There was evidence published by Carmen Sheibenbogen's group at Berlin's Charite hospital that about 30% of their ME/CFS patients showed detectable autoantibodies to beta-adrenergic or muscarinic cholinergic receptors. (These are only a couple of possible autoantibodies. Doctors in private practice regularly find patients with autoantibodies to thyroid or cardiolipin who might well be excluded from research cohorts as having a different disease.) They now have a study in progress to treat these patients with plasmaphaeresis. The benefits may not last and this may not be a practical treatment option for the majority of patients but it definitely narrows the search for causes rapidly. This is an example of how to change the scientific picture quickly.

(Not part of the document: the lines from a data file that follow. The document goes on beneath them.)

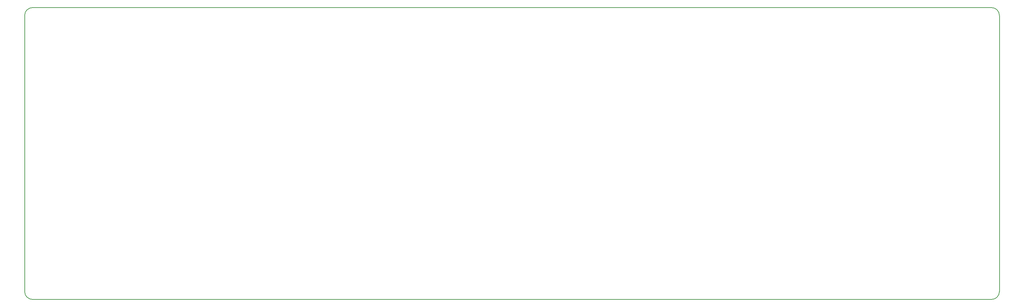
<source format=gbr>
G04 #@! TF.FileFunction,Profile,NP*
%FSLAX46Y46*%
G04 Gerber Fmt 4.6, Leading zero omitted, Abs format (unit mm)*
G04 Created by KiCad (PCBNEW 4.0.2-stable) date 2016년 11월 18일 금요일 PM 04:17:21*
%MOMM*%
G01*
G04 APERTURE LIST*
%ADD10C,0.100000*%
%ADD11C,0.150000*%
G04 APERTURE END LIST*
D10*
D11*
X24200000Y-132600000D02*
X24200000Y-61600000D01*
X26200000Y-134600000D02*
X272200000Y-134600000D01*
X274200000Y-61600000D02*
X274200000Y-132600000D01*
X26200000Y-59600000D02*
X272200000Y-59600000D01*
X274200000Y-61600000D02*
G75*
G03X272200000Y-59600000I-2000000J0D01*
G01*
X272200000Y-134600000D02*
G75*
G03X274200000Y-132600000I0J2000000D01*
G01*
X24200000Y-132600000D02*
G75*
G03X26200000Y-134600000I2000000J0D01*
G01*
X26200000Y-59600000D02*
G75*
G03X24200000Y-61600000I0J-2000000D01*
G01*
M02*

</source>
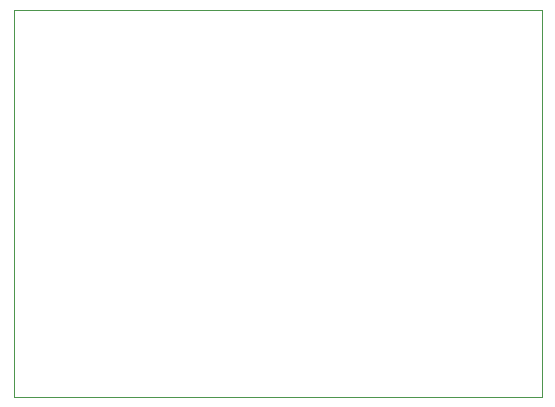
<source format=gko>
G04 Layer_Color=16711935*
%FSLAX25Y25*%
%MOIN*%
G70*
G01*
G75*
%ADD31C,0.00394*%
D31*
X0Y0D02*
X176000D01*
Y129000D01*
X0D02*
X176000D01*
X0Y0D02*
Y129000D01*
M02*

</source>
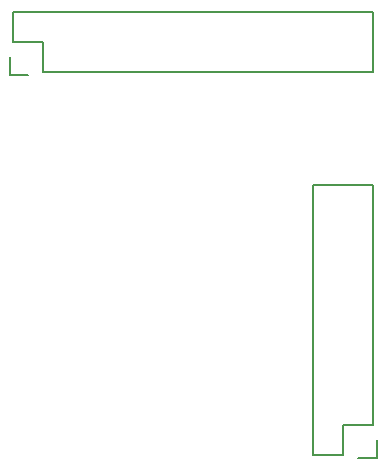
<source format=gbr>
G04 #@! TF.FileFunction,Legend,Top*
%FSLAX46Y46*%
G04 Gerber Fmt 4.6, Leading zero omitted, Abs format (unit mm)*
G04 Created by KiCad (PCBNEW (2015-03-23 BZR 5533)-product) date Tue 11 Aug 2015 14:19:37 SAST*
%MOMM*%
G01*
G04 APERTURE LIST*
%ADD10C,0.100000*%
%ADD11C,0.150000*%
G04 APERTURE END LIST*
D10*
D11*
X111125000Y-77470000D02*
X80645000Y-77470000D01*
X83185000Y-82550000D02*
X111125000Y-82550000D01*
X111125000Y-77470000D02*
X111125000Y-82550000D01*
X80645000Y-77470000D02*
X80645000Y-80010000D01*
X80365000Y-81280000D02*
X80365000Y-82830000D01*
X80645000Y-80010000D02*
X83185000Y-80010000D01*
X83185000Y-80010000D02*
X83185000Y-82550000D01*
X80365000Y-82830000D02*
X81915000Y-82830000D01*
X106045000Y-92075000D02*
X106045000Y-114935000D01*
X111125000Y-112395000D02*
X111125000Y-92075000D01*
X106045000Y-92075000D02*
X111125000Y-92075000D01*
X106045000Y-114935000D02*
X108585000Y-114935000D01*
X109855000Y-115215000D02*
X111405000Y-115215000D01*
X108585000Y-114935000D02*
X108585000Y-112395000D01*
X108585000Y-112395000D02*
X111125000Y-112395000D01*
X111405000Y-115215000D02*
X111405000Y-113665000D01*
M02*

</source>
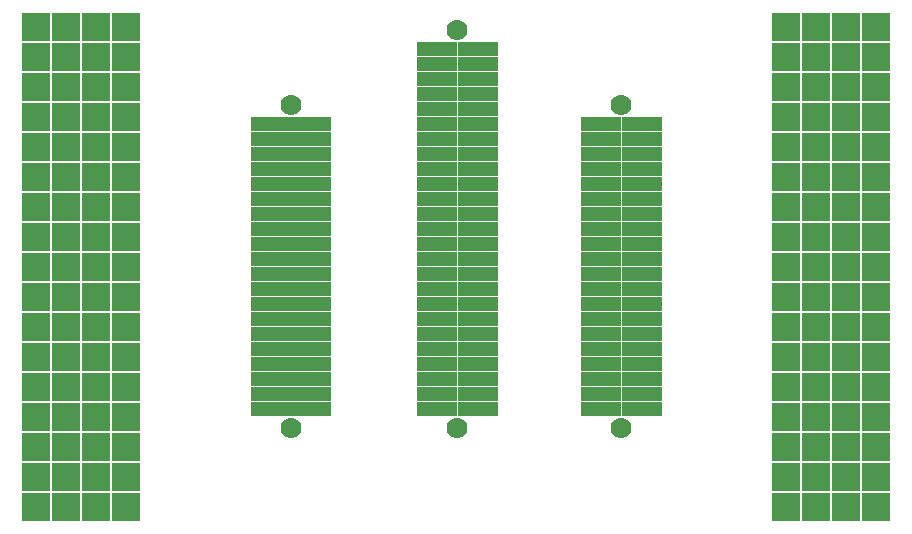
<source format=gts>
G04 #@! TF.FileFunction,Soldermask,Top*
%FSLAX46Y46*%
G04 Gerber Fmt 4.6, Leading zero omitted, Abs format (unit mm)*
G04 Created by KiCad (PCBNEW 4.0.4-stable) date 07/30/19 10:08:17*
%MOMM*%
%LPD*%
G01*
G04 APERTURE LIST*
%ADD10C,0.150000*%
%ADD11R,2.407920X2.407920*%
%ADD12R,3.428000X1.248000*%
%ADD13C,1.778000*%
G04 APERTURE END LIST*
D10*
D11*
X104140000Y-43180000D03*
X106680000Y-43180000D03*
X109220000Y-43180000D03*
X111760000Y-43180000D03*
X104140000Y-45720000D03*
X106680000Y-45720000D03*
X109220000Y-45720000D03*
X111760000Y-45720000D03*
X104140000Y-48260000D03*
X106680000Y-48260000D03*
X109220000Y-48260000D03*
X111760000Y-48260000D03*
X104140000Y-50800000D03*
X106680000Y-50800000D03*
X109220000Y-50800000D03*
X111760000Y-50800000D03*
X104140000Y-53340000D03*
X106680000Y-53340000D03*
X109220000Y-53340000D03*
X111760000Y-53340000D03*
X104140000Y-55880000D03*
X106680000Y-55880000D03*
X109220000Y-55880000D03*
X111760000Y-55880000D03*
X104140000Y-58420000D03*
X106680000Y-58420000D03*
X109220000Y-58420000D03*
X111760000Y-58420000D03*
X104140000Y-60960000D03*
X106680000Y-60960000D03*
X109220000Y-60960000D03*
X111760000Y-60960000D03*
X104140000Y-63500000D03*
X106680000Y-63500000D03*
X109220000Y-63500000D03*
X111760000Y-63500000D03*
X104140000Y-66040000D03*
X106680000Y-66040000D03*
X109220000Y-66040000D03*
X111760000Y-66040000D03*
X104140000Y-68580000D03*
X106680000Y-68580000D03*
X109220000Y-68580000D03*
X111760000Y-68580000D03*
X104140000Y-71120000D03*
X106680000Y-71120000D03*
X109220000Y-71120000D03*
X111760000Y-71120000D03*
X104140000Y-73660000D03*
X106680000Y-73660000D03*
X109220000Y-73660000D03*
X111760000Y-73660000D03*
X104140000Y-76200000D03*
X106680000Y-76200000D03*
X109220000Y-76200000D03*
X111760000Y-76200000D03*
X104140000Y-78740000D03*
X106680000Y-78740000D03*
X109220000Y-78740000D03*
X111760000Y-78740000D03*
X40640000Y-78740000D03*
X43180000Y-78740000D03*
X45720000Y-78740000D03*
X48260000Y-78740000D03*
X40640000Y-76200000D03*
X43180000Y-76200000D03*
X45720000Y-76200000D03*
X48260000Y-76200000D03*
X40640000Y-73660000D03*
X43180000Y-73660000D03*
X45720000Y-73660000D03*
X48260000Y-73660000D03*
X40640000Y-71120000D03*
X43180000Y-71120000D03*
X45720000Y-71120000D03*
X48260000Y-71120000D03*
X40640000Y-68580000D03*
X43180000Y-68580000D03*
X45720000Y-68580000D03*
X48260000Y-68580000D03*
X40640000Y-66040000D03*
X43180000Y-66040000D03*
X45720000Y-66040000D03*
X48260000Y-66040000D03*
X40640000Y-63500000D03*
X43180000Y-63500000D03*
X45720000Y-63500000D03*
X48260000Y-63500000D03*
X40640000Y-60960000D03*
X43180000Y-60960000D03*
X45720000Y-60960000D03*
X48260000Y-60960000D03*
X40640000Y-58420000D03*
X43180000Y-58420000D03*
X45720000Y-58420000D03*
X48260000Y-58420000D03*
X40640000Y-55880000D03*
X43180000Y-55880000D03*
X45720000Y-55880000D03*
X48260000Y-55880000D03*
X40640000Y-53340000D03*
X43180000Y-53340000D03*
X45720000Y-53340000D03*
X48260000Y-53340000D03*
X40640000Y-50800000D03*
X43180000Y-50800000D03*
X45720000Y-50800000D03*
X48260000Y-50800000D03*
X40640000Y-48260000D03*
X43180000Y-48260000D03*
X45720000Y-48260000D03*
X48260000Y-48260000D03*
X40640000Y-45720000D03*
X43180000Y-45720000D03*
X45720000Y-45720000D03*
X48260000Y-45720000D03*
X40640000Y-43180000D03*
X43180000Y-43180000D03*
X45720000Y-43180000D03*
X48260000Y-43180000D03*
X48260000Y-40640000D03*
X48260000Y-81280000D03*
X104140000Y-81280000D03*
X104140000Y-40640000D03*
X45720000Y-40640000D03*
X43180000Y-40640000D03*
X45720000Y-81280000D03*
X43180000Y-81280000D03*
X106680000Y-81280000D03*
X109220000Y-81280000D03*
X106680000Y-40640000D03*
X109220000Y-40640000D03*
X40640000Y-40640000D03*
X40640000Y-81280000D03*
X111760000Y-81280000D03*
X111760000Y-40640000D03*
D12*
X88485000Y-60290000D03*
X88485000Y-61560000D03*
X88485000Y-72990000D03*
D13*
X90200000Y-74577500D03*
X90200000Y-47272500D03*
D12*
X91915000Y-71720000D03*
X91915000Y-72990000D03*
X88485000Y-71720000D03*
X88485000Y-67910000D03*
X88485000Y-66640000D03*
X88485000Y-69180000D03*
X88485000Y-70450000D03*
X91915000Y-70450000D03*
X91915000Y-69180000D03*
X91915000Y-66640000D03*
X91915000Y-67910000D03*
X88485000Y-53940000D03*
X88485000Y-52670000D03*
X88485000Y-50130000D03*
X88485000Y-51400000D03*
X91915000Y-51400000D03*
X91915000Y-50130000D03*
X91915000Y-52670000D03*
X91915000Y-53940000D03*
X91915000Y-48860000D03*
X88485000Y-48860000D03*
X88485000Y-55210000D03*
X91915000Y-55210000D03*
X91915000Y-62830000D03*
X91915000Y-61560000D03*
X91915000Y-64100000D03*
X91915000Y-65370000D03*
X91915000Y-60290000D03*
X91915000Y-59020000D03*
X91915000Y-56480000D03*
X91915000Y-57750000D03*
X88485000Y-57750000D03*
X88485000Y-56480000D03*
X88485000Y-59020000D03*
X88485000Y-65370000D03*
X88485000Y-64100000D03*
X88485000Y-62830000D03*
X60510000Y-60290000D03*
X60510000Y-61560000D03*
X60510000Y-72990000D03*
D13*
X62225000Y-74577500D03*
X62225000Y-47272500D03*
D12*
X63940000Y-71720000D03*
X63940000Y-72990000D03*
X60510000Y-71720000D03*
X60510000Y-67910000D03*
X60510000Y-66640000D03*
X60510000Y-69180000D03*
X60510000Y-70450000D03*
X63940000Y-70450000D03*
X63940000Y-69180000D03*
X63940000Y-66640000D03*
X63940000Y-67910000D03*
X60510000Y-53940000D03*
X60510000Y-52670000D03*
X60510000Y-50130000D03*
X60510000Y-51400000D03*
X63940000Y-51400000D03*
X63940000Y-50130000D03*
X63940000Y-52670000D03*
X63940000Y-53940000D03*
X63940000Y-48860000D03*
X60510000Y-48860000D03*
X60510000Y-55210000D03*
X63940000Y-55210000D03*
X63940000Y-62830000D03*
X63940000Y-61560000D03*
X63940000Y-64100000D03*
X63940000Y-65370000D03*
X63940000Y-60290000D03*
X63940000Y-59020000D03*
X63940000Y-56480000D03*
X63940000Y-57750000D03*
X60510000Y-57750000D03*
X60510000Y-56480000D03*
X60510000Y-59020000D03*
X60510000Y-65370000D03*
X60510000Y-64100000D03*
X60510000Y-62830000D03*
X78040000Y-45040000D03*
X74610000Y-45040000D03*
X78040000Y-46310000D03*
X74610000Y-46310000D03*
X74610000Y-47580000D03*
X78040000Y-47580000D03*
X74610000Y-43770000D03*
X78040000Y-43770000D03*
X74610000Y-42500000D03*
X78040000Y-42500000D03*
D13*
X76325000Y-40912500D03*
D12*
X74610000Y-60280000D03*
X74610000Y-61550000D03*
X74610000Y-72980000D03*
D13*
X76325000Y-74567500D03*
D12*
X78040000Y-71710000D03*
X78040000Y-72980000D03*
X74610000Y-71710000D03*
X74610000Y-67900000D03*
X74610000Y-66630000D03*
X74610000Y-69170000D03*
X74610000Y-70440000D03*
X78040000Y-70440000D03*
X78040000Y-69170000D03*
X78040000Y-66630000D03*
X78040000Y-67900000D03*
X74610000Y-53930000D03*
X74610000Y-52660000D03*
X74610000Y-50120000D03*
X74610000Y-51390000D03*
X78040000Y-51390000D03*
X78040000Y-50120000D03*
X78040000Y-52660000D03*
X78040000Y-53930000D03*
X78040000Y-48850000D03*
X74610000Y-48850000D03*
X74610000Y-55200000D03*
X78040000Y-55200000D03*
X78040000Y-62820000D03*
X78040000Y-61550000D03*
X78040000Y-64090000D03*
X78040000Y-65360000D03*
X78040000Y-60280000D03*
X78040000Y-59010000D03*
X78040000Y-56470000D03*
X78040000Y-57740000D03*
X74610000Y-57740000D03*
X74610000Y-56470000D03*
X74610000Y-59010000D03*
X74610000Y-65360000D03*
X74610000Y-64090000D03*
X74610000Y-62820000D03*
M02*

</source>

Current NIH plans point to studies that will start publishing results in about 3 years. We can expect their conclusions to be contested. We can also expect another battle over treatment options after biomedical problems are identified. Once there is a consensus about good treatment options we can expect a battle over costs, with the recurring refrain that this is not a lethal disease. Realistic expectations would put broadly accepted interventions about 10 years away. In the meantime desperate patients who have money will likely seek treatment in Panama, Costa Rica or Cuba.

We see evidence that NIH has shifted policy from ignoring CFS to studying the problem. The question of how long it is possible to study the problem without solving it remains.